Honors Project Seminars
Our interdisciplinary seminars are the unique driving core of the Honors Project experience. These seminars are two units, meet once a week, and are to be paired with a transfer course (the “foundation” course) the student is concurrently taking. The seminars are UC transferable as a "variable topic" course, which means they do not automatically transfer, but can be petitioned for transfer by the student, after arriving at a UC campus.
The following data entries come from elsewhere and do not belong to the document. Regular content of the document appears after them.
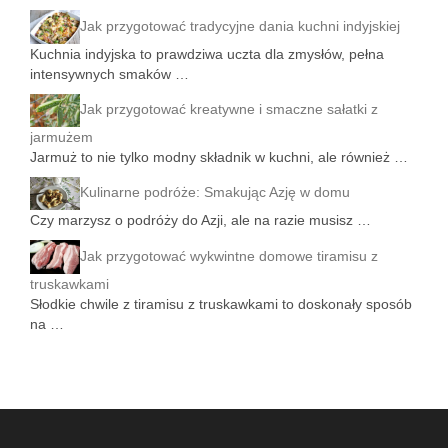
Jak przygotować tradycyjne dania kuchni indyjskiej
Kuchnia indyjska to prawdziwa uczta dla zmysłów, pełna
intensywnych smaków …
Jak przygotować kreatywne i smaczne sałatki z
jarmużem
Jarmuż to nie tylko modny składnik w kuchni, ale również …
Kulinarne podróże: Smakując Azję w domu
Czy marzysz o podróży do Azji, ale na razie musisz …
Jak przygotować wykwintne domowe tiramisu z
truskawkami
Słodkie chwile z tiramisu z truskawkami to doskonały sposób
na …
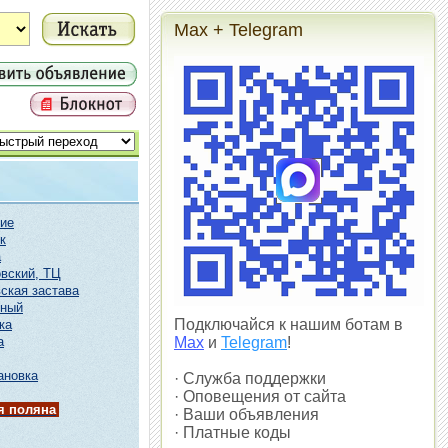
Max + Telegram
ие
к
а
вский, ТЦ
ская застава
чный
Подключайся к нашим ботам в
ка
а
Max
и
Telegram
!
ановка
· Служба поддержки
· Оповещения от сайта
 поляна
· Ваши объявления
· Платные коды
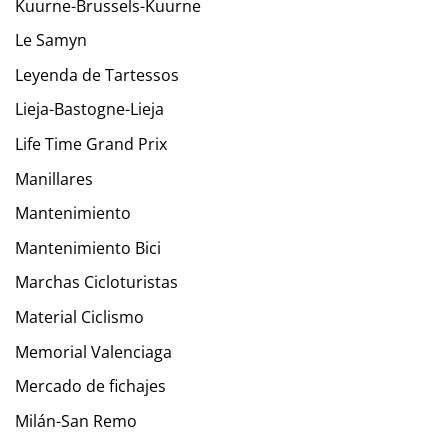
Kuurne-Brussels-Kuurne
Le Samyn
Leyenda de Tartessos
Lieja-Bastogne-Lieja
Life Time Grand Prix
Manillares
Mantenimiento
Mantenimiento Bici
Marchas Cicloturistas
Material Ciclismo
Memorial Valenciaga
Mercado de fichajes
Milán-San Remo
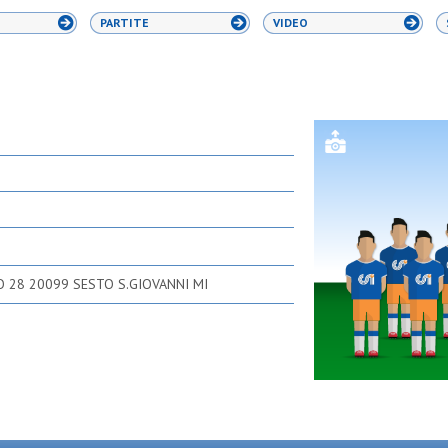
PARTITE
VIDEO
IO 28 20099 SESTO S.GIOVANNI MI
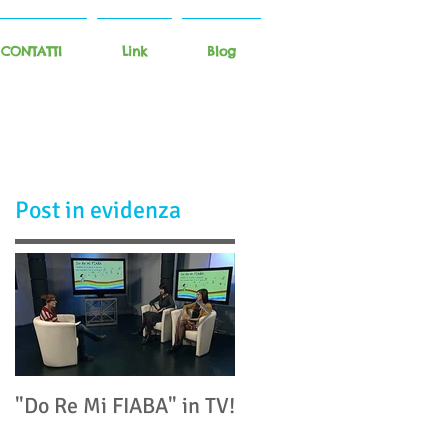
CONTATTI
Link
Blog
Post in evidenza
"Do Re Mi FIABA" in TV!
"Il suono dei piccoli": a
Bologna un convegno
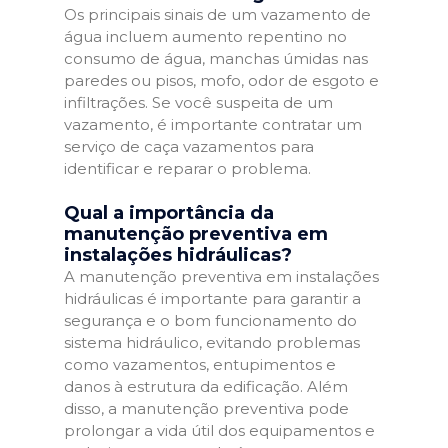
Os principais sinais de um vazamento de
água incluem aumento repentino no
consumo de água, manchas úmidas nas
paredes ou pisos, mofo, odor de esgoto e
infiltrações. Se você suspeita de um
vazamento, é importante contratar um
serviço de caça vazamentos para
identificar e reparar o problema.
Qual a importância da
manutenção preventiva em
instalações hidráulicas?
A manutenção preventiva em instalações
hidráulicas é importante para garantir a
segurança e o bom funcionamento do
sistema hidráulico, evitando problemas
como vazamentos, entupimentos e
danos à estrutura da edificação. Além
disso, a manutenção preventiva pode
prolongar a vida útil dos equipamentos e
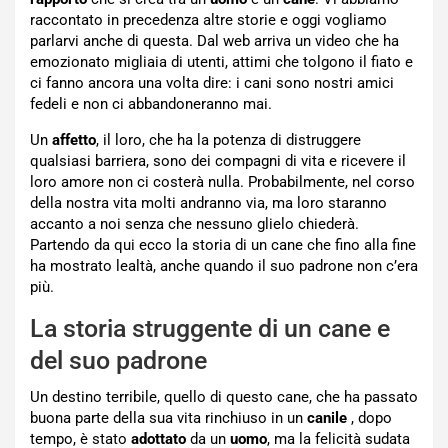
raccontato in precedenza altre storie e oggi vogliamo
parlarvi anche di questa. Dal web arriva un video che ha
emozionato migliaia di utenti, attimi che tolgono il fiato e
ci fanno ancora una volta dire: i cani sono nostri amici
fedeli e non ci abbandoneranno mai.
Un
affetto
, il loro, che ha la potenza di distruggere
qualsiasi barriera, sono dei compagni di vita e ricevere il
loro amore non ci costerà nulla. Probabilmente, nel corso
della nostra vita molti andranno via, ma loro staranno
accanto a noi senza che nessuno glielo chiederà.
Partendo da qui ecco la storia di un cane che fino alla fine
ha mostrato lealtà, anche quando il suo padrone non c’era
più.
La storia struggente di un cane e
del suo padrone
Un destino terribile, quello di questo cane, che ha passato
buona parte della sua vita rinchiuso in un
canile
, dopo
tempo, è stato
adottato
da un
uomo
, ma la felicità sudata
Offered through the department of Interdisciplinary Studies (IDST), we have two humanities/social sciences-oriented seminars, and two math/sciences-oriented seminars:
- IDST 101 Humanities Honors Seminar 1
- IDST 102 Sciences Honors Seminar 1
- IDST 103 Humanities Honors Seminar 2
- IDST 104 Sciences Honors Seminar 2
Note: the advanced research project developed and executed in the seminar will, if completed successfully, earn the student honors credit for the foundation course. But this research project is an assignment distinct from and in addition to all assignments in the foundation course.
The difference between seminars 1 and 2: students first take seminar 1, ideally in the area they are more interested in (humanities, or sciences); then, later, they can take seminar 2 in the same area, where the student has more advanced assignments involving mentoring first-time students.
Note: We have found that for many foundation courses (in particular mathematics, technology and the sciences), students need to have completed the entire course before they can produce a rich, deep, high quality seminar project As such, we have adapted the model to allow certain students enrolled in the honors seminar, with pre-approval, to use a foundation course and instructor from the previous semester.
Upon successful completion of the seminar project, the student earns honors credit for the foundation course and the seminar, on the transcript.